Fun and Real is the name of the game at a Flaming Lips show. I had to sidestep the mylar balloons they brought that said “FUCK YEAH RIOT FEST” when I saw them last. Wayne was dressed in a suit made of the silver fringe curtains that you would put in a doorway for a party in your apartment. Confetti was blasted from cannons. A man was dressed as a rainbow.
And, as we’ve come to expect from a Lips’ show, several fans joined the band onstage in costumes to get in on the good time – my favorite part, and something the band has in common with another Riot Fest veteran, Iggy Pop.
“In the newer incarnation of The Stooges, Iggy totally does that. In our defense, though, when you get on stage with Iggy, you don’t really know what’s going to happen. He’s up there writhing, and you’re like “What do I do?”
When ou come onstage with the Flaming Lips, we give you a nice costume to wear. You’re a part of the show. We tell you what to do. It’s probably a little less embarrassing, because you’re the only one that knows that it’s you inside the big caterpillar costume. We’ve only had people fall of the stage one time, and we had to stop the show to make sure he was okay. He was fine, but now we only have four or five people on so it doesn’t get that serious.”
Serious isn’t a worry we’ll have at the Flaming Lips set tonight. When they hit the Riot Stage at 8:45, and the confetti starts, their fans won’t have a care in the world.

_ _ _ _

> Task statement:
Answer these questions about the Flaming Lips piece.
1. What was Wayne's suit made of?
2. What do the Flaming Lips give fans who come onstage with them?
3. At what time do the Flaming Lips hit the Riot Stage?

> Given entries:

_ _ _ _

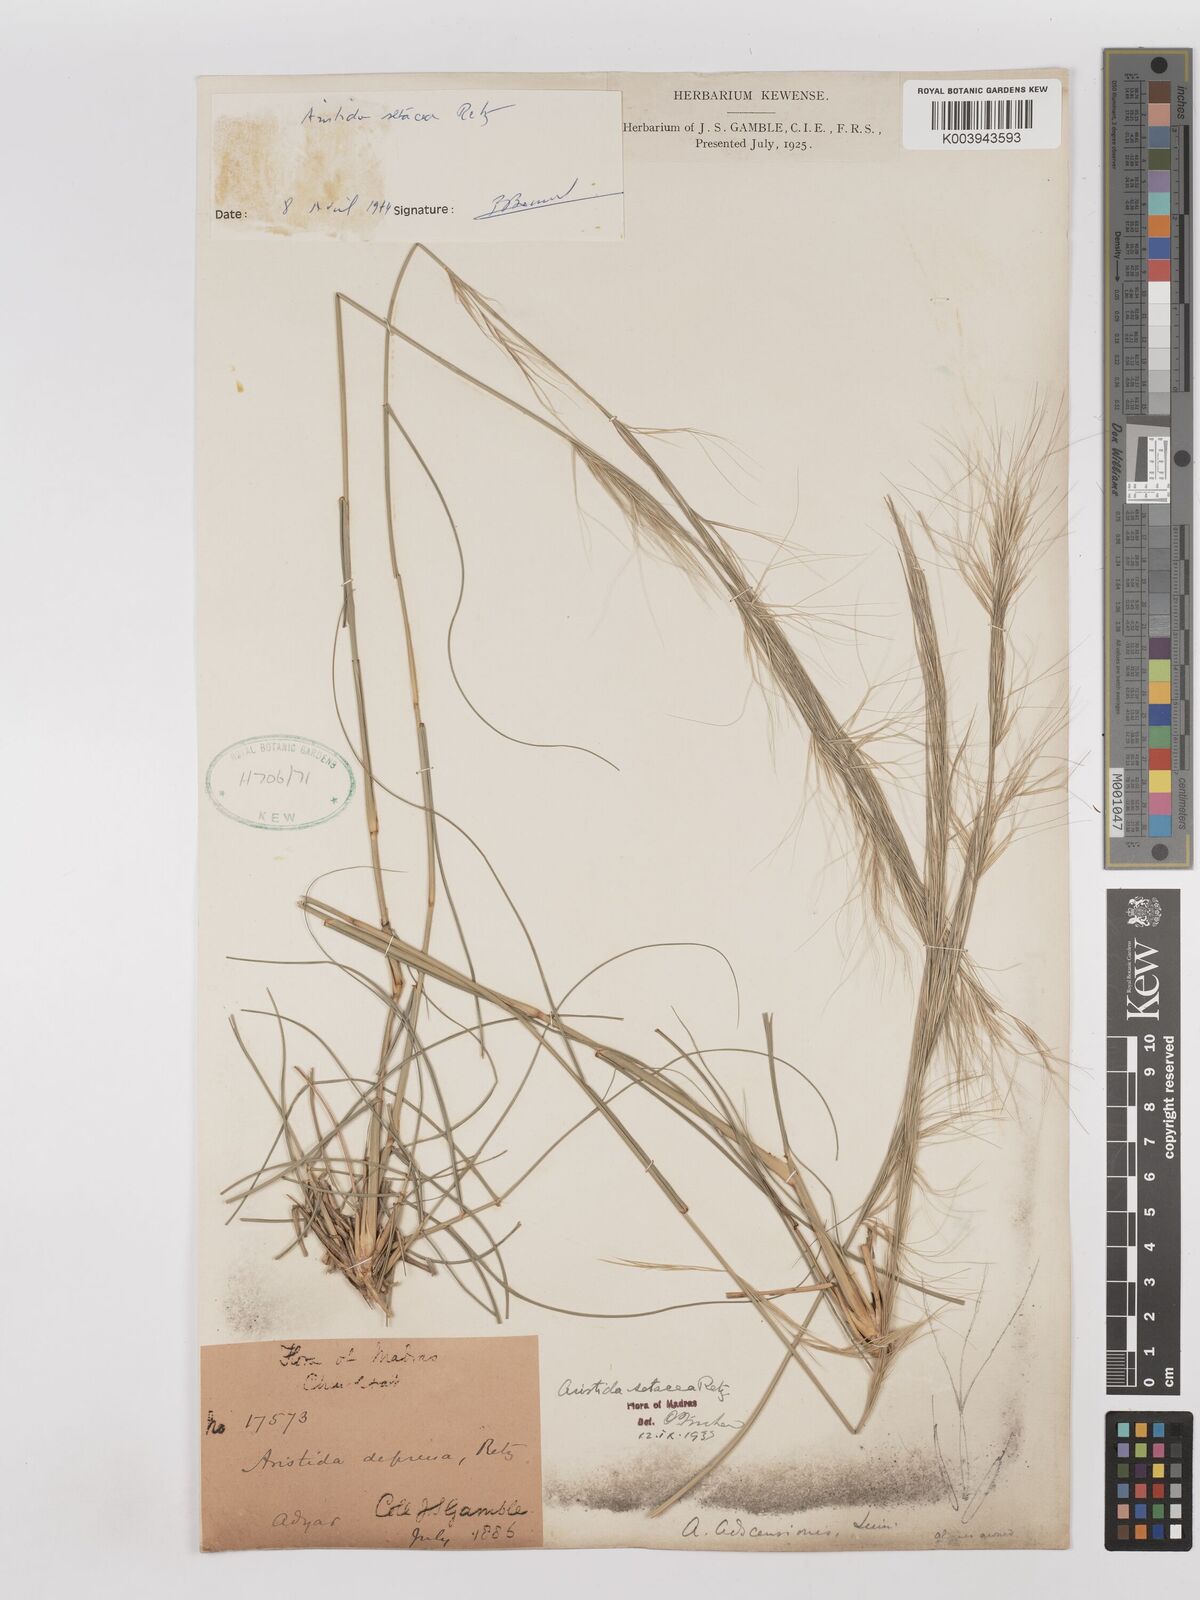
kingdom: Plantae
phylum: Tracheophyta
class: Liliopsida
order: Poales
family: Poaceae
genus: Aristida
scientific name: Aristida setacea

_ _ _ _

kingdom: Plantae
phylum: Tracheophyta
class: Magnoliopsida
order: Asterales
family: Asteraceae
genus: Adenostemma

_ _ _ _

> Exercise solution:
1. Silver fringe curtains, the kind you would put in a doorway for a party in your apartment.
2. A nice costume to wear.
3. 8:45.